### What the task asks
Only a number is wanted: how many lines in the listing contain the word "down"?

### Information provided

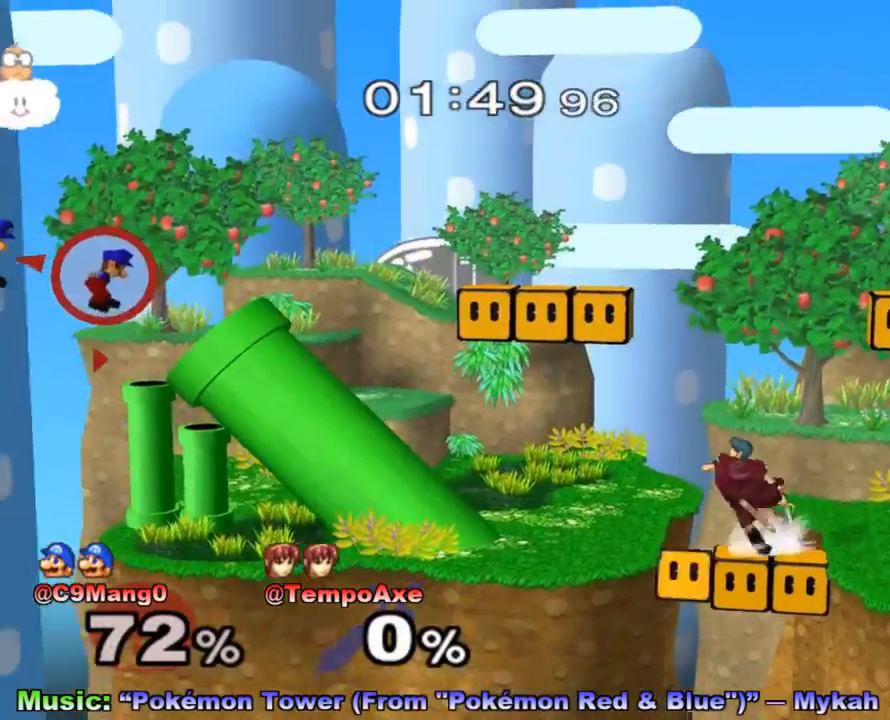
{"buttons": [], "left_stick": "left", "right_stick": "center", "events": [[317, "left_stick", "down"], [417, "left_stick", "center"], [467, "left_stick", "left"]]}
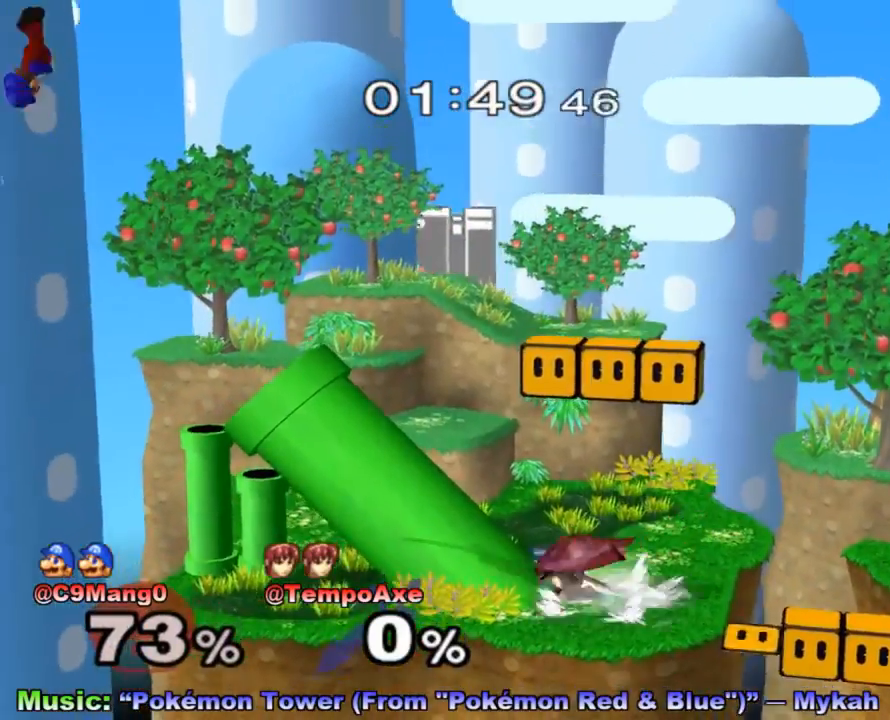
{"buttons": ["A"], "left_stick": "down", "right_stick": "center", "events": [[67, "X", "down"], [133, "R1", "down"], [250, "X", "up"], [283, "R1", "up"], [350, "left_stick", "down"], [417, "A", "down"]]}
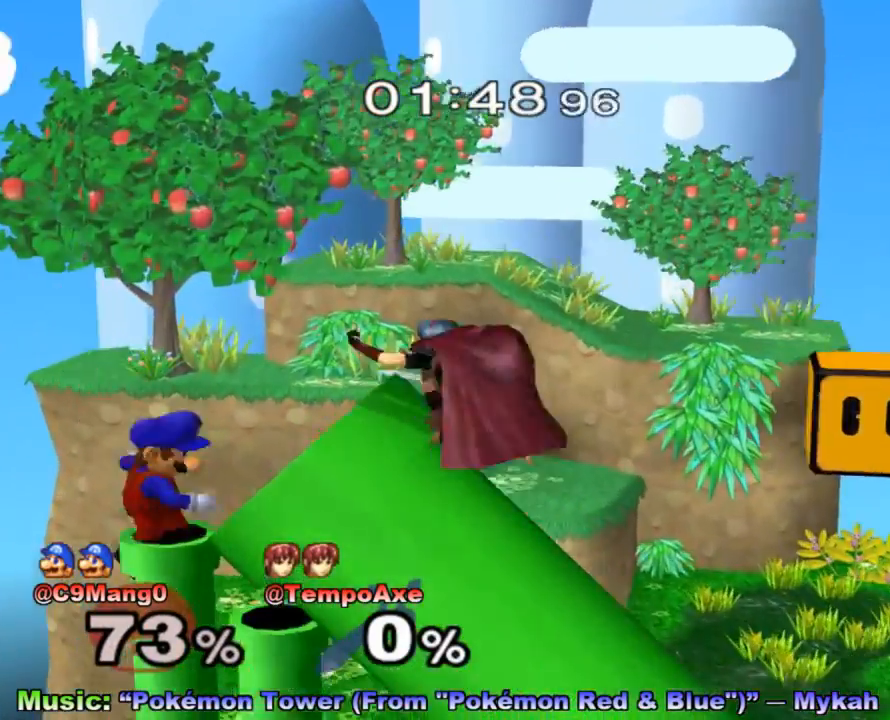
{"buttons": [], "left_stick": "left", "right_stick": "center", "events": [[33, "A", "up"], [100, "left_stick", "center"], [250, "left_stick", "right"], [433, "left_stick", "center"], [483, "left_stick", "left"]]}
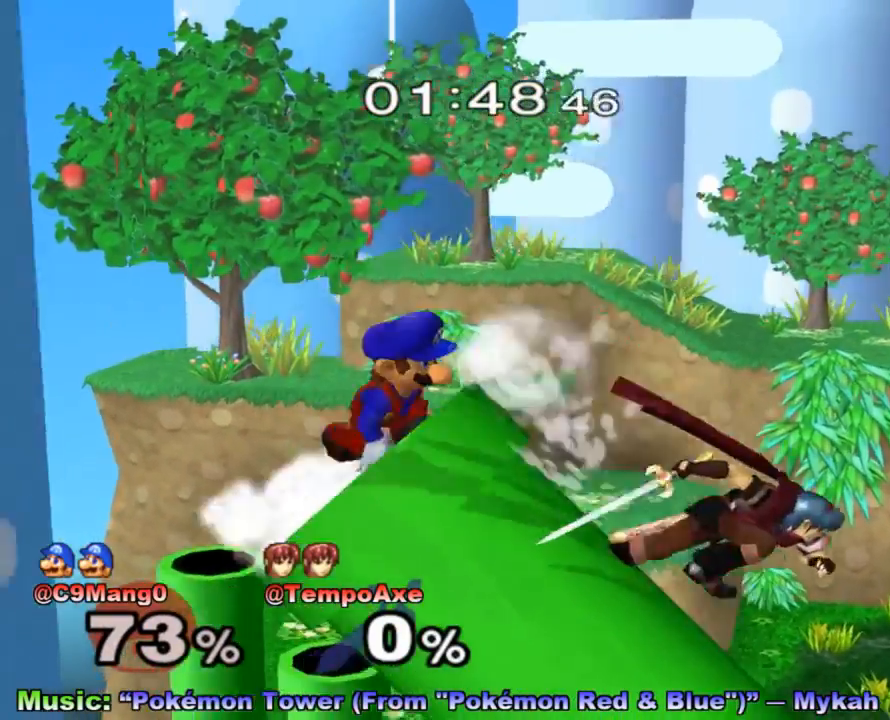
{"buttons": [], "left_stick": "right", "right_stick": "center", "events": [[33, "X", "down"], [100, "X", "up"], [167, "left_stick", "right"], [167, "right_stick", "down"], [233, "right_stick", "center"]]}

### Task result
3